I personally have no problem with metal but my husband objects to it for dishes with tomato sauce in them.   He complains about a metallic taste, though I suspect the real reason is his mother uses a huge Corningwear roasting pan :roll: for lasagne.


----------



## scott123 (Apr 14, 2004)

Your husband is partly right  An aluminum pan does react with tomato sauce to create a pretty foul metallic taste, imo.
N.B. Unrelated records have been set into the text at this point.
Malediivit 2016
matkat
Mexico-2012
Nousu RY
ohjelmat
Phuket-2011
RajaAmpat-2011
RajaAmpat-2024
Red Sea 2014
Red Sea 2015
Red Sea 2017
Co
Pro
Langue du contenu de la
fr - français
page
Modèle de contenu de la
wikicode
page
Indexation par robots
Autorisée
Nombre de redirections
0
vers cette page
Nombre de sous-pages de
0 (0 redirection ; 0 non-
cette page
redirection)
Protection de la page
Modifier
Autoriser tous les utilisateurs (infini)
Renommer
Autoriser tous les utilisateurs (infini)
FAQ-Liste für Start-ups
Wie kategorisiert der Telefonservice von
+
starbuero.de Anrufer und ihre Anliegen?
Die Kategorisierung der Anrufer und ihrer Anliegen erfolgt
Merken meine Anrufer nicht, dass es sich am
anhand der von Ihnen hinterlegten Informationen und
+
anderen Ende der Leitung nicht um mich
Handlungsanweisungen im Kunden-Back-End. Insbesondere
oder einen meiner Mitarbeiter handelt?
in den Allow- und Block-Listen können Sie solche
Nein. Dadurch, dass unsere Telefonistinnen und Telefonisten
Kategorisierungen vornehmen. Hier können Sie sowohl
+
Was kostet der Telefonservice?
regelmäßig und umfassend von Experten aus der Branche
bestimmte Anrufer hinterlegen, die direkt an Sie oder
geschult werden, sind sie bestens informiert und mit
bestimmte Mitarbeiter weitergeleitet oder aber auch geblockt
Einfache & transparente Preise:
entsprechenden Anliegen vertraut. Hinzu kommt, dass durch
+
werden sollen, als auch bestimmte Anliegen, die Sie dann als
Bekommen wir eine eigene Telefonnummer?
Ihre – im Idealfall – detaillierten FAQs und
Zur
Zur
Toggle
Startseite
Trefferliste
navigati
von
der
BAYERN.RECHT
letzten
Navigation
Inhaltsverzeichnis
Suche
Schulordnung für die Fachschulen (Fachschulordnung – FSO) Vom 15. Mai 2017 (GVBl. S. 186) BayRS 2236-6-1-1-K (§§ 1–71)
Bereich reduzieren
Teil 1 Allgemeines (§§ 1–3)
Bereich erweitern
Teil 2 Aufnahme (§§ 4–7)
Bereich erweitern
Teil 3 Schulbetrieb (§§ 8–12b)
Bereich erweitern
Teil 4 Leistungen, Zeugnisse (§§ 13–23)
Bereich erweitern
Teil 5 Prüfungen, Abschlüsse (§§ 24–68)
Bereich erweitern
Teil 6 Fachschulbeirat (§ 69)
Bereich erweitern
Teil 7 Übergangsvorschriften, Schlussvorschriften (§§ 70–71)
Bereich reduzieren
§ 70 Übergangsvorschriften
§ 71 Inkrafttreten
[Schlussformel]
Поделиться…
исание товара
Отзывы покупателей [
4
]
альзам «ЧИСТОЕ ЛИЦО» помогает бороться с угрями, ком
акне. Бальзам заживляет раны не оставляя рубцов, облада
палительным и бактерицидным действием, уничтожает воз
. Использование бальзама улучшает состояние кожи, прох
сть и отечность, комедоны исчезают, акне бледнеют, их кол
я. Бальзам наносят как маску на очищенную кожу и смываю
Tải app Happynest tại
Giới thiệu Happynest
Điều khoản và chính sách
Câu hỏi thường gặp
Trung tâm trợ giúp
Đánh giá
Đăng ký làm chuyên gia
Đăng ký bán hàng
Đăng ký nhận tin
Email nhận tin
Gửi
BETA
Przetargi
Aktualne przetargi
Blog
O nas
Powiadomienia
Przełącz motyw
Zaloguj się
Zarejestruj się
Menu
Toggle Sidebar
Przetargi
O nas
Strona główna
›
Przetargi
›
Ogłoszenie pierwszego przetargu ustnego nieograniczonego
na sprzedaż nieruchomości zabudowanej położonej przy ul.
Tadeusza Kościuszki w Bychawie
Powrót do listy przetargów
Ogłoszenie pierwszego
A good quality 18/10 stainless steel lasagne pan, is non reactive and will not leach anything into your tomato sauce.

The reason I'm recommending stainless steel is because most of the really deep lasagne pans (3+ inches) I've come across are made of stainless steel.

Glass is okay for lasagna, but stainless steel will double nicely as a roasting pan.


----------



## lindatooo (Apr 15, 2004)

Thanks, Scott.  I'm definately going to invest in one for the big stuff....the feed a room-full of people lasagne that I so love to make!

My aim this time was to make just enough for 1 or 2 people.  I'm leaving to see my first grandchild and will be gone for 3 weeks so I'm filling the freezer for hubby.  (Trying to limit his temptations to visit McDonalds)

I bought one of those silicone loaf pans and I'm trying that.  Only problem I encountered was that it's a bit floppy and you absolutely must keep it on a baking sheet.  The lasagne looks good and smells wonderful so my fingers are crossed.  It goes into the freezer then right into the oven for reheating.

You're right about the stainless - I'm sure that will take care of the problem.

Thanks again!


----------